A windfall tax enforced on oil and gas companies would “undermine” the transition towards energy security, a leading energy chief has said.
It comes as 31 companies in the UK’s offshore energy supply chain wrote the Prime Minister Boris Johnson to urge against introducing a one-off additional levy on the industry.
Political pressure has mounted in recent weeks for the UK Government to introduce a windfall tax on energy corporations to support customers facing soaring energy bills.
Earlier this week, Mr Johnson said he was “not attracted” to the idea of new taxes but said there would be further support to assist with the rising cost-of-living.
Now Deirdre Michie, Offshore Energies UK (OEUK) chief executive, has warned the tax could be detrimental towards Britain’s net zero aims.
Speaking at the organisation’s annual conference in Aberdeen on Tuesday, Ms Michie said: “Right now, the windfall tax debate is at the top of an agenda driven by politics.
“It means we are facing the threat of punitive taxes and regulations, just at a time when the UK needs to focus on long-term issues like energy security and working for net zero.
“Much of this is really well-intended. Because the reality check for everyone, with millions of households in fuel poverty, is that there is an unprecedented cost-of-living crisis to pay for, at the same time as we have an environmental emergency to deal with.
“But our belief is that stability in the way we are taxed and regulated is what allows us to promote investment, create jobs and generate taxes that can be used to help with the cost-of-living crisis, while at the same time, getting the balance right in terms of ensuring the nation’s energy security.”
She said the Office for Budget Responsibility (OBR) is estimating that the OEUK’s operators will pay more than £7.8 billion to the treasury this financial year.
That, she said, is a 20-fold increase on two years ago and equates to £279 per UK household.
And the sector’s combined investment potential, which supports energy security and underpins the transition, could be worth up to £250 billion between now and 2030, the organisation said.
She added: “But the threat of new taxes could undermine this – disrupting what could be a remarkable British success story.
“And for what?

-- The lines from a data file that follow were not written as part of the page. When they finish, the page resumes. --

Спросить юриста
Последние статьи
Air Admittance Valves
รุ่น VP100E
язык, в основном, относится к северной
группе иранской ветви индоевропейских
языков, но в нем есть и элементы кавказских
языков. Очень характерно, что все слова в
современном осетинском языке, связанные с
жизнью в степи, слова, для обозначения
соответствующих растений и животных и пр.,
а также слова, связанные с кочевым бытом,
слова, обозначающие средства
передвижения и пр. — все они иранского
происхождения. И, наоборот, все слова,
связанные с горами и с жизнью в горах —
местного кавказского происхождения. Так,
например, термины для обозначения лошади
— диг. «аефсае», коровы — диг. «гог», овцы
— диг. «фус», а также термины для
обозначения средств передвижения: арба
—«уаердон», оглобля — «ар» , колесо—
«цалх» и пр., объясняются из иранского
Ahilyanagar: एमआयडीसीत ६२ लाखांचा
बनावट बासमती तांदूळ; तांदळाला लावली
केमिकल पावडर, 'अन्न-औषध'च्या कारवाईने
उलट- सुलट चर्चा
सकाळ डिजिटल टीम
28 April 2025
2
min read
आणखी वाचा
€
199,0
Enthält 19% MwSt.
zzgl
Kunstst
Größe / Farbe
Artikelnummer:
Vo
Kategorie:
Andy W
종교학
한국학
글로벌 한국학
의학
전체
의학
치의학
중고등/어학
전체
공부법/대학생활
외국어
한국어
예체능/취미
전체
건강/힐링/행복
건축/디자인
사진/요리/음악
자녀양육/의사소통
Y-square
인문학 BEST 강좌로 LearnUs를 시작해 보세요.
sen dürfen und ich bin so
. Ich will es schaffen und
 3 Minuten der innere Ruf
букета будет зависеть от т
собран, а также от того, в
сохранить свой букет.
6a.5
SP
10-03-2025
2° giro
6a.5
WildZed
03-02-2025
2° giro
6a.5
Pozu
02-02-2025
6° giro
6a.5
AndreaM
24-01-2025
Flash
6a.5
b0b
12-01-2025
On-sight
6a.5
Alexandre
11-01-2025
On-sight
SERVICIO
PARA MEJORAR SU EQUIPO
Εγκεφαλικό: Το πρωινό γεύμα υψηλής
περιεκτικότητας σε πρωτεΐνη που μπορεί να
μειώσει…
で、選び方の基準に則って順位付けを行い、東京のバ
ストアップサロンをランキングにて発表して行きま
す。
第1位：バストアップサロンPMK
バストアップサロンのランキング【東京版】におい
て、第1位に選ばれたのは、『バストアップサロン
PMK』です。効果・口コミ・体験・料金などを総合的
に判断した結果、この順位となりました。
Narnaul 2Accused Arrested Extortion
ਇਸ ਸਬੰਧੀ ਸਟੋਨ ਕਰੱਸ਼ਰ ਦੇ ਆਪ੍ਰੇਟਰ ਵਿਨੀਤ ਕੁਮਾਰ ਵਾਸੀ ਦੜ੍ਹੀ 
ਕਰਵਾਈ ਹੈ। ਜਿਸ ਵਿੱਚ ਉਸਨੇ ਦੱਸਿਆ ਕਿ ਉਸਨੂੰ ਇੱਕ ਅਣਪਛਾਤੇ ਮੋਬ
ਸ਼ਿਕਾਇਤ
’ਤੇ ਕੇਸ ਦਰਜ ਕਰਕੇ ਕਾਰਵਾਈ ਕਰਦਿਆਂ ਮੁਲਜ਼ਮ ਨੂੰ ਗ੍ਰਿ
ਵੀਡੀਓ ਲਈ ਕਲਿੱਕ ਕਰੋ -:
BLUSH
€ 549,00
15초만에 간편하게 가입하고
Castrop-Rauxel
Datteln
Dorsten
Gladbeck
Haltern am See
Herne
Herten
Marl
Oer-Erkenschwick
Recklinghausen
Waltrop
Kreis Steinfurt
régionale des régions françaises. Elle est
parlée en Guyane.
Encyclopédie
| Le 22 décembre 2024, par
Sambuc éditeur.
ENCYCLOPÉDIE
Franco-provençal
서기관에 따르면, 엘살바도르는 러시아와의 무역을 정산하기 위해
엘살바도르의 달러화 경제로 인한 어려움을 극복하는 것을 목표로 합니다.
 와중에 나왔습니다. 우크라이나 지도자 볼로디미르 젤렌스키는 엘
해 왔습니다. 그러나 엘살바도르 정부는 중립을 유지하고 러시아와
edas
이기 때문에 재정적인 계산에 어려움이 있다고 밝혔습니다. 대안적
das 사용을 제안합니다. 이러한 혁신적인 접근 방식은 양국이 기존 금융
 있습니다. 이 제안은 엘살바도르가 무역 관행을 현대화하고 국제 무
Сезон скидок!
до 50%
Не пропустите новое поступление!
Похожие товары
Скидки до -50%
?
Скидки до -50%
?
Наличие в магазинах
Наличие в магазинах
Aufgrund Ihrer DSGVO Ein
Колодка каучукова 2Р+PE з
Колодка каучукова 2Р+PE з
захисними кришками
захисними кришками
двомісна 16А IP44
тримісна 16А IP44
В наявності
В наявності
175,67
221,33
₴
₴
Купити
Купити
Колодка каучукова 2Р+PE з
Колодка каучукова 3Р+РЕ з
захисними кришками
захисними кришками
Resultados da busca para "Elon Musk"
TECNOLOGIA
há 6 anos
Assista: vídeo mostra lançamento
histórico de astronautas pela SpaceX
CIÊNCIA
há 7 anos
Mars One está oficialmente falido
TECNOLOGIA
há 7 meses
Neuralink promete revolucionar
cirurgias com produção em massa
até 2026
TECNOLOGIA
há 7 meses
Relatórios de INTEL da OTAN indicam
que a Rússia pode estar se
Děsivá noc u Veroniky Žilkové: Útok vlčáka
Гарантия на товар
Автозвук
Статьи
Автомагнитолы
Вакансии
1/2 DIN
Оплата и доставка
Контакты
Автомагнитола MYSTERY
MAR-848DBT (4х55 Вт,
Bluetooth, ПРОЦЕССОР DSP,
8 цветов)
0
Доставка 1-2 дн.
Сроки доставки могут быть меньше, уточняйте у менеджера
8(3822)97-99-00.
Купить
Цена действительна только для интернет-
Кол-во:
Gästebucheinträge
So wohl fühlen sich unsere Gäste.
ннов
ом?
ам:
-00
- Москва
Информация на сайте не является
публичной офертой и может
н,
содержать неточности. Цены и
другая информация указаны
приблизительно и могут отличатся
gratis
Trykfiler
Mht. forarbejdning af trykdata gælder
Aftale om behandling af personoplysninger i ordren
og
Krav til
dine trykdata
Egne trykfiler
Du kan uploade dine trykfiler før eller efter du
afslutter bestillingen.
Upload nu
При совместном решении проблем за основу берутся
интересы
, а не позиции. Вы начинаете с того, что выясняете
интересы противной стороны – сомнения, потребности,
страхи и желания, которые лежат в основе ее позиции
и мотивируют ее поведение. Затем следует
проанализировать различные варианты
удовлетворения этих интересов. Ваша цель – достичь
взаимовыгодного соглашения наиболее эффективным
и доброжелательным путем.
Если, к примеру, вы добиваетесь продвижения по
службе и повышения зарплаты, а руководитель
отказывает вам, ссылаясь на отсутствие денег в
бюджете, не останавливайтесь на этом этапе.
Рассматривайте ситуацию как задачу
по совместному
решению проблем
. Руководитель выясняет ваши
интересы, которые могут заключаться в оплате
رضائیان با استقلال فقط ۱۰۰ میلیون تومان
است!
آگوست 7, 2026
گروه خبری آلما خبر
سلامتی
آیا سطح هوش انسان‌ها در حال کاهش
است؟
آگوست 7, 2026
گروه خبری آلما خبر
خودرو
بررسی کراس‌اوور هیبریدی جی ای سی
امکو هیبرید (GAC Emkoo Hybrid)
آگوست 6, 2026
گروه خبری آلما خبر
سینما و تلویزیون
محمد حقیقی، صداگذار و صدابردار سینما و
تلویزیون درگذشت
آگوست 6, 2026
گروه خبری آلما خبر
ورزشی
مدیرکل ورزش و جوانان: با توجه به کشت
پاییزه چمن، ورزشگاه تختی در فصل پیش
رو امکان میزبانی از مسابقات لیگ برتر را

Quick headlines, short-term political gain, a minimal uptick in tax – the benefits of which would actually fade far faster than the damage such a tax could do with declining investment and production levels, that will almost certainly follow.
“Because such unexpected policy swings, risk achieving the opposite of what politicians say they actually want and could result in undermining energy security and ultimately the energy transition itself.”
In the letter written to Mr Johnson, signatories warned the industry is only in the early stages of a recovery after suffering significant losses in recent downturns.